6. Investment Thesis

Bull Case ($450+, 30% upside)

  • Medicaid margins fully recover in 2026
  • Carelon becomes meaningful earnings driver (15-20% of operating income)
  • Healthcare defensive positioning works as economy weakens
  • Management executes on 12% EPS growth target
  • Multiple re-rates to 16-18x as execution proves out

Base Case ($375-400, 10-15% upside)

  • Medicaid margins improve but remain below historical levels
  • Steady commercial execution with modest growth
  • Medicare Advantage grows in line with market
  • Carelon meets targets but doesn't exceed
  • Dividend grows 5-8% annually

Bear Case ($250-280, 20-30% downside)

  • Medicaid margins remain depressed through 2026
  • Medicare Advantage rate cuts accelerate
  • Carelon integration issues, margin drag
  • Competitive pressure from UnitedHealth intensifies
  • Political/regulatory headline risk materializes

7. Recommendation

Rating: WAIT

Rationale:

  • Quality healthcare business with narrow moat (BCBS brand)
  • Currently trading near fair value (~12% upside to conservative DCF)
  • ROE compression from 17% to 13% is concerning
  • Medicaid issues are likely temporary but timing uncertain
  • Seth Klarman's position increase is positive signal
  • Requires greater margin of safety given execution risks

Action Plan:

  1. Add to watchlist - Monitor quarterly for Medicaid margin improvement
  2. Begin accumulating at $300 (13% below current, 12x earnings)
  3. Aggressive buying at $250 (28% below current, 10x earnings)
  4. Full position at $220 (10% FCF yield, strong margin of safety)
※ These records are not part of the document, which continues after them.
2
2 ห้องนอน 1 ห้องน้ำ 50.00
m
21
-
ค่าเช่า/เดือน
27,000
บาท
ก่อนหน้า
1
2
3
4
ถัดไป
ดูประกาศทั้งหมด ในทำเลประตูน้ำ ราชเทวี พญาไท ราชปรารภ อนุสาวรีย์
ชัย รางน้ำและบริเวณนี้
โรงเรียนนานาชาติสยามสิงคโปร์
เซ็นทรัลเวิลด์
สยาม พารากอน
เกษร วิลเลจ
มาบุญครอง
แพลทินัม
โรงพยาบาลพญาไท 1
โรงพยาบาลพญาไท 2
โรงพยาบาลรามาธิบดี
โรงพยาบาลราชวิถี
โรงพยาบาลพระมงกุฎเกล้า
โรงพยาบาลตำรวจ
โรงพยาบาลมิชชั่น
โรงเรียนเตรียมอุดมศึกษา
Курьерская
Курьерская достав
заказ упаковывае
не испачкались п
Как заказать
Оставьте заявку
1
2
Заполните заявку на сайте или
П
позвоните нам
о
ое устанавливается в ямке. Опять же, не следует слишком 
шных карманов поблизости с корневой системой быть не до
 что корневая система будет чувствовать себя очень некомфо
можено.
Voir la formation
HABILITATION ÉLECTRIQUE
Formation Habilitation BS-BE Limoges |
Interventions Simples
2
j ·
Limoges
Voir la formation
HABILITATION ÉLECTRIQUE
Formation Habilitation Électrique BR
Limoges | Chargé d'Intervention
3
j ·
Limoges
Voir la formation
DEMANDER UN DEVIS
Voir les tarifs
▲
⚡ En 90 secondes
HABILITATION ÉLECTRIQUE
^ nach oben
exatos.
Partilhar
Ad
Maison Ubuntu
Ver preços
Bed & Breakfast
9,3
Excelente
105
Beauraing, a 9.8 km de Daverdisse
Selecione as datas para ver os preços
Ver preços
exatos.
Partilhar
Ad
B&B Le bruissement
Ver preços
Position Sizing: 2-3% portfolio allocation (defensive, lower conviction)


8. Key Metrics to Monitor

Metric Current Target Significance
Medical Loss Ratio 88.5% <87% Margin health
Medicaid Margins Below target 2-4% Rate adequacy
Medicare Advantage Growth 7-9% 7-10% Demographics
Carelon Revenue Growth 20%+ 15-20% Diversification
ROE 12.9% >15% Quality check
FCF/Share ~$14 >$25 Cash generation

Sources

  • AlphaVantage MCP: Financial statements, company overview, historical prices
  • Q4 2024, Q3 2024, Q2 2024, Q1 2024 Earnings Call Transcripts
  • Company investor presentations and SEC filings
  • Industry reports on managed care

Analysis conducted using Warren Buffett/Charlie Munger/Seth Klarman value investing framework. This is not investment advice. Do your own research and consult a financial advisor.